### Brief
Repeat every line of the listing below word for word, but leave out the pictures.

(Multi-view image geometry data)
┌──

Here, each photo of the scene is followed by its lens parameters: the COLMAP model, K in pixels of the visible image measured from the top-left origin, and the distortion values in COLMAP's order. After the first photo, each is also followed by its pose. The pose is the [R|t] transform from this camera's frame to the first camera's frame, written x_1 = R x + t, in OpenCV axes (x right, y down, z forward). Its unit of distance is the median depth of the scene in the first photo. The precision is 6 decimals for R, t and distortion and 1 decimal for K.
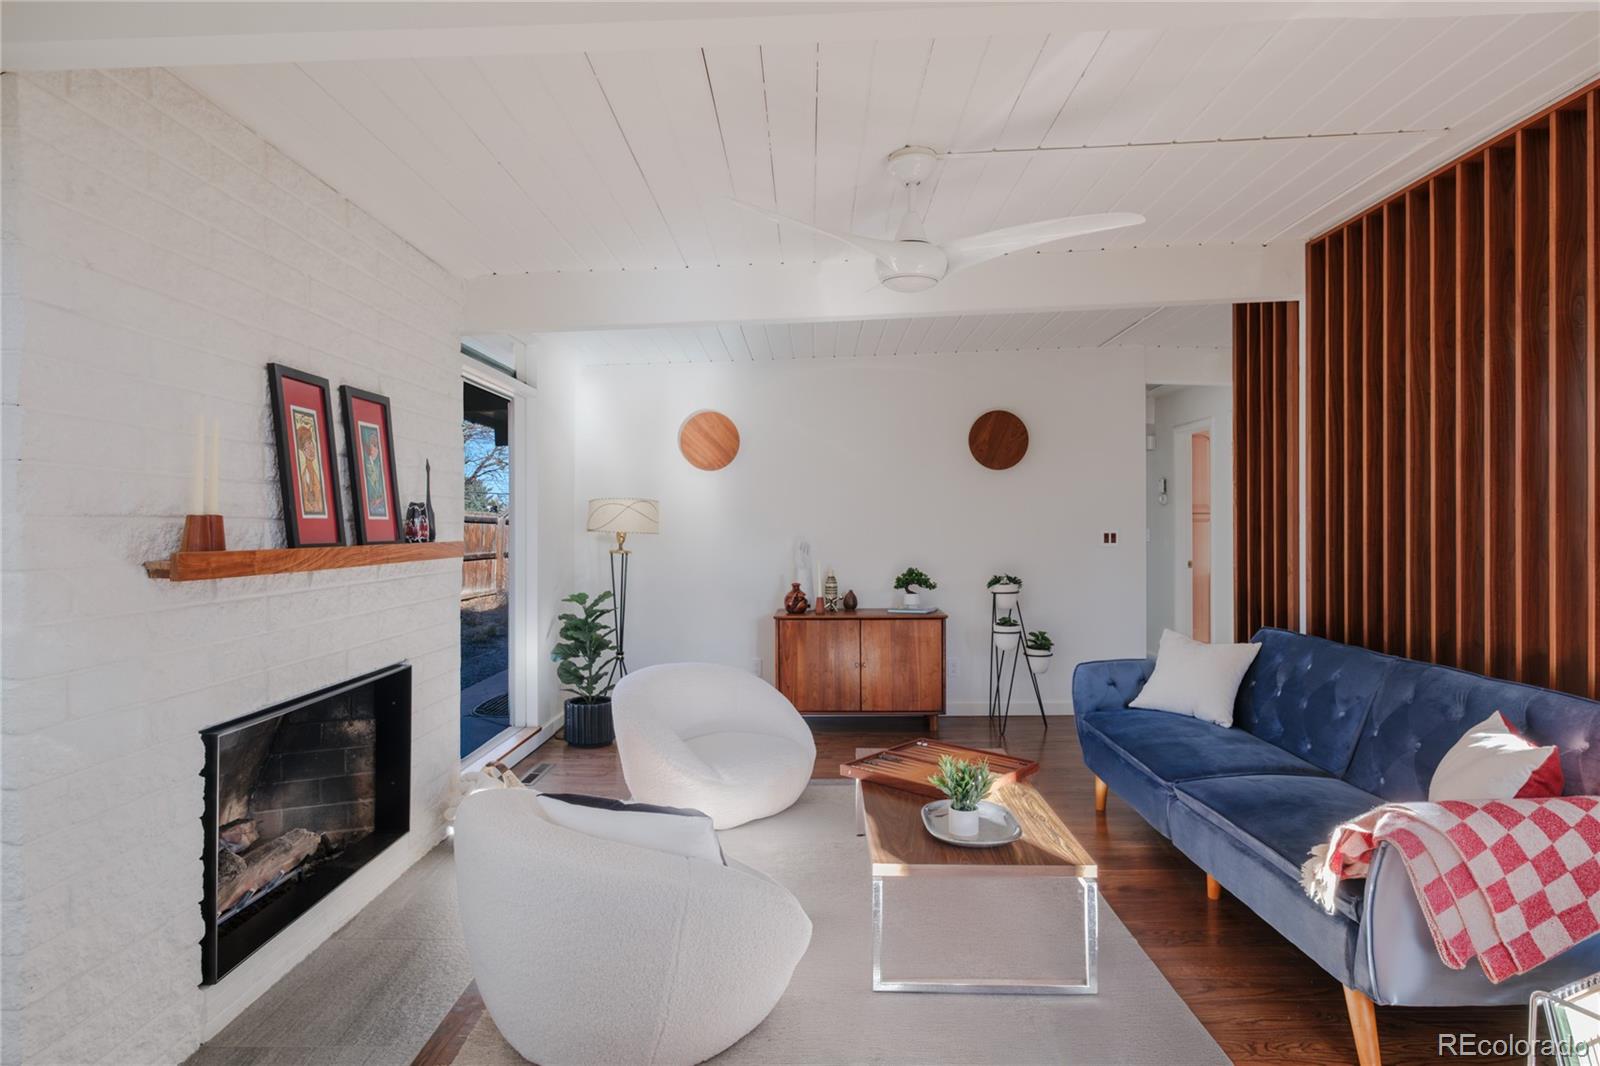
lens RADIAL K [[807.2, 0, 758.1], [0, 807.2, 528.7], [0, 0, 1]] dist [-0.000692, -0.000200]
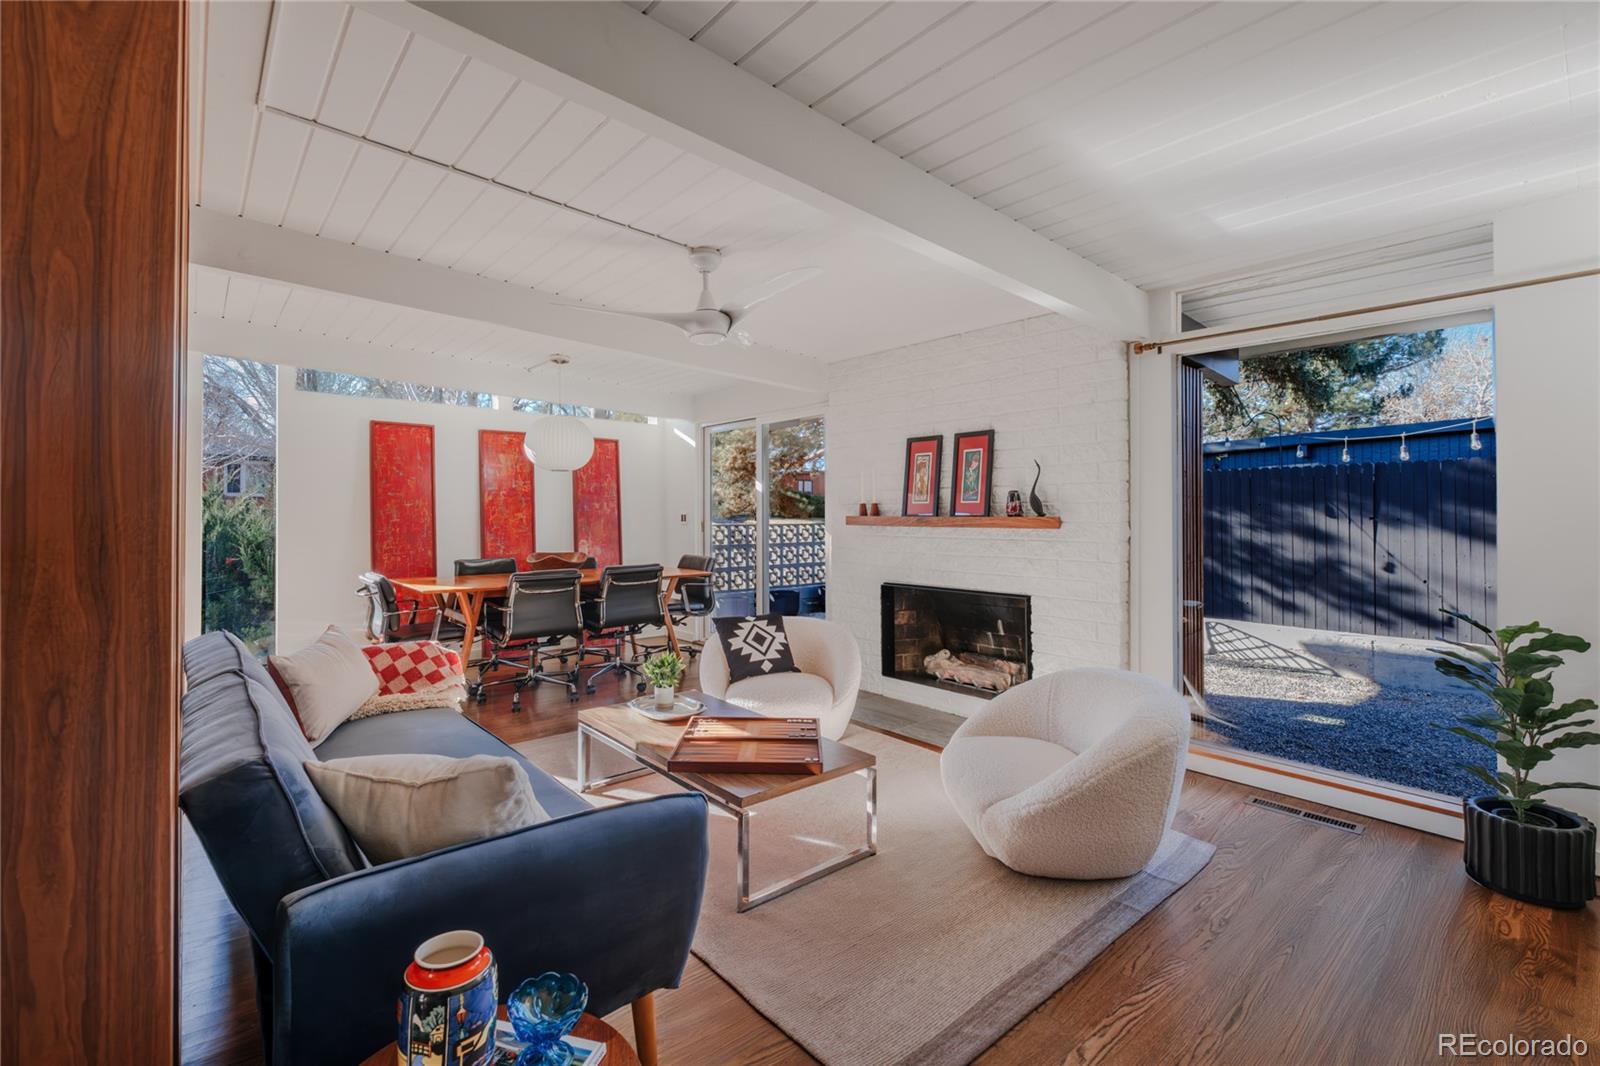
lens RADIAL K [[690.3, 0, 802.3], [0, 690.3, 512.4], [0, 0, 1]] dist [0.000184, 0.000000]
pose [[-0.706469, 0.002009, -0.707741, 1.007968], [-0.000600, 0.999994, 0.003437, 0.004798], [0.707744, 0.002853, -0.706463, 2.119925]]
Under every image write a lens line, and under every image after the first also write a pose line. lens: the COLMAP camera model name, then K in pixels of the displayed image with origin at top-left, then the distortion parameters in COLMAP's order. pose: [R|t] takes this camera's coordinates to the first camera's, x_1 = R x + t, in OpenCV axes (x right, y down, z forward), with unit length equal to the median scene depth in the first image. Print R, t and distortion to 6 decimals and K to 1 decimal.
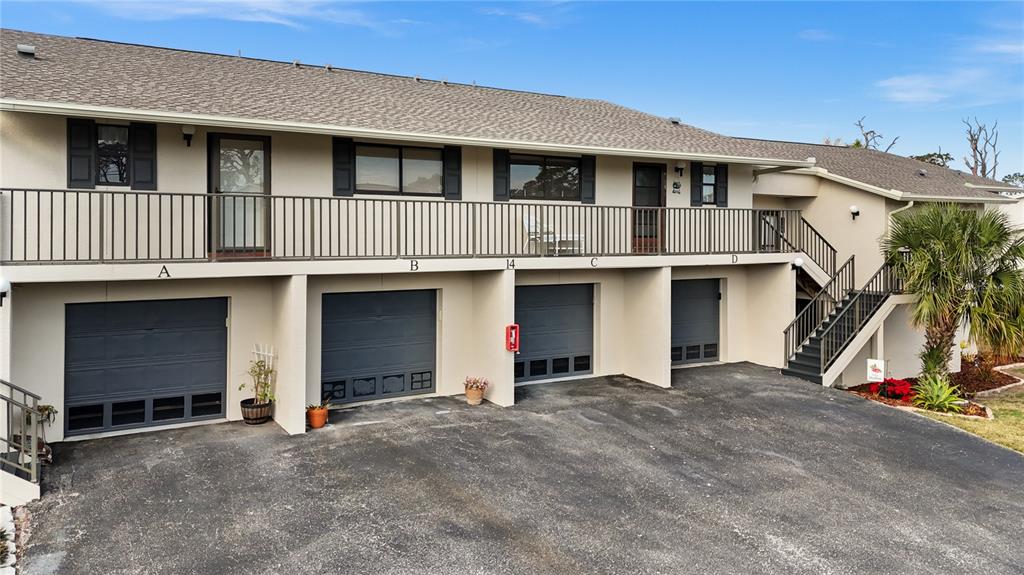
lens RADIAL K [[767.8, 0, 509.2], [0, 767.8, 240.4], [0, 0, 1]] dist [0.089059, -0.086587]
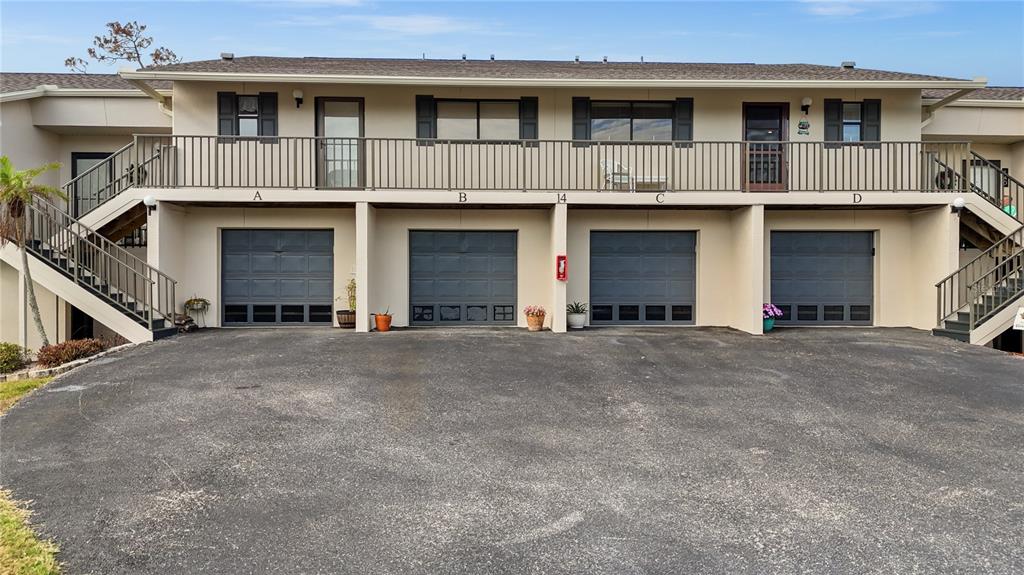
lens RADIAL K [[759.3, 0, 512.0], [0, 759.3, 287.5], [0, 0, 1]] dist [0.082083, -0.083701]
pose [[0.880680, 0.000921, -0.473711, 0.360921], [-0.002750, 0.999991, -0.003169, 0.129783], [0.473704, 0.004094, 0.880675, 0.039259]]
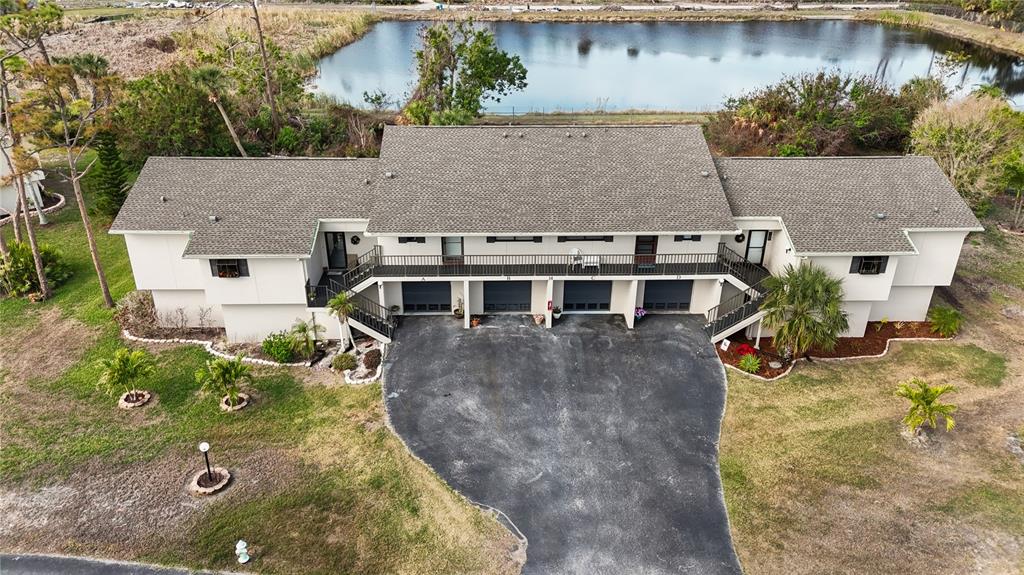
lens RADIAL K [[759.3, 0, 512.0], [0, 759.3, 287.5], [0, 0, 1]] dist [0.082083, -0.083701]
pose [[0.870248, 0.225465, -0.437989, 0.798656], [-0.008612, 0.895939, 0.444094, -0.847217], [0.492539, -0.382700, 0.781630, -0.810163]]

└──

### Result for this exercise
Here, each photo of the scene is followed by its lens parameters: the COLMAP model, K in pixels of the visible image measured from the top-left origin, and the distortion values in COLMAP's order. After the first photo, each is also followed by its pose. The pose is the [R|t] transform from this camera's frame to the first camera's frame, written x_1 = R x + t, in OpenCV axes (x right, y down, z forward). Its unit of distance is the median depth of the scene in the first photo. The precision is 6 decimals for R, t and distortion and 1 decimal for K.
lens RADIAL K [[807.2, 0, 758.1], [0, 807.2, 528.7], [0, 0, 1]] dist [-0.000692, -0.000200]
lens RADIAL K [[690.3, 0, 802.3], [0, 690.3, 512.4], [0, 0, 1]] dist [0.000184, 0.000000]
pose [[-0.706469, 0.002009, -0.707741, 1.007968], [-0.000600, 0.999994, 0.003437, 0.004798], [0.707744, 0.002853, -0.706463, 2.119925]]
Under every image write a lens line, and under every image after the first also write a pose line. lens: the COLMAP camera model name, then K in pixels of the displayed image with origin at top-left, then the distortion parameters in COLMAP's order. pose: [R|t] takes this camera's coordinates to the first camera's, x_1 = R x + t, in OpenCV axes (x right, y down, z forward), with unit length equal to the median scene depth in the first image. Print R, t and distortion to 6 decimals and K to 1 decimal.
lens RADIAL K [[767.8, 0, 509.2], [0, 767.8, 240.4], [0, 0, 1]] dist [0.089059, -0.086587]
lens RADIAL K [[759.3, 0, 512.0], [0, 759.3, 287.5], [0, 0, 1]] dist [0.082083, -0.083701]
pose [[0.880680, 0.000921, -0.473711, 0.360921], [-0.002750, 0.999991, -0.003169, 0.129783], [0.473704, 0.004094, 0.880675, 0.039259]]
lens RADIAL K [[759.3, 0, 512.0], [0, 759.3, 287.5], [0, 0, 1]] dist [0.082083, -0.083701]
pose [[0.870248, 0.225465, -0.437989, 0.798656], [-0.008612, 0.895939, 0.444094, -0.847217], [0.492539, -0.382700, 0.781630, -0.810163]]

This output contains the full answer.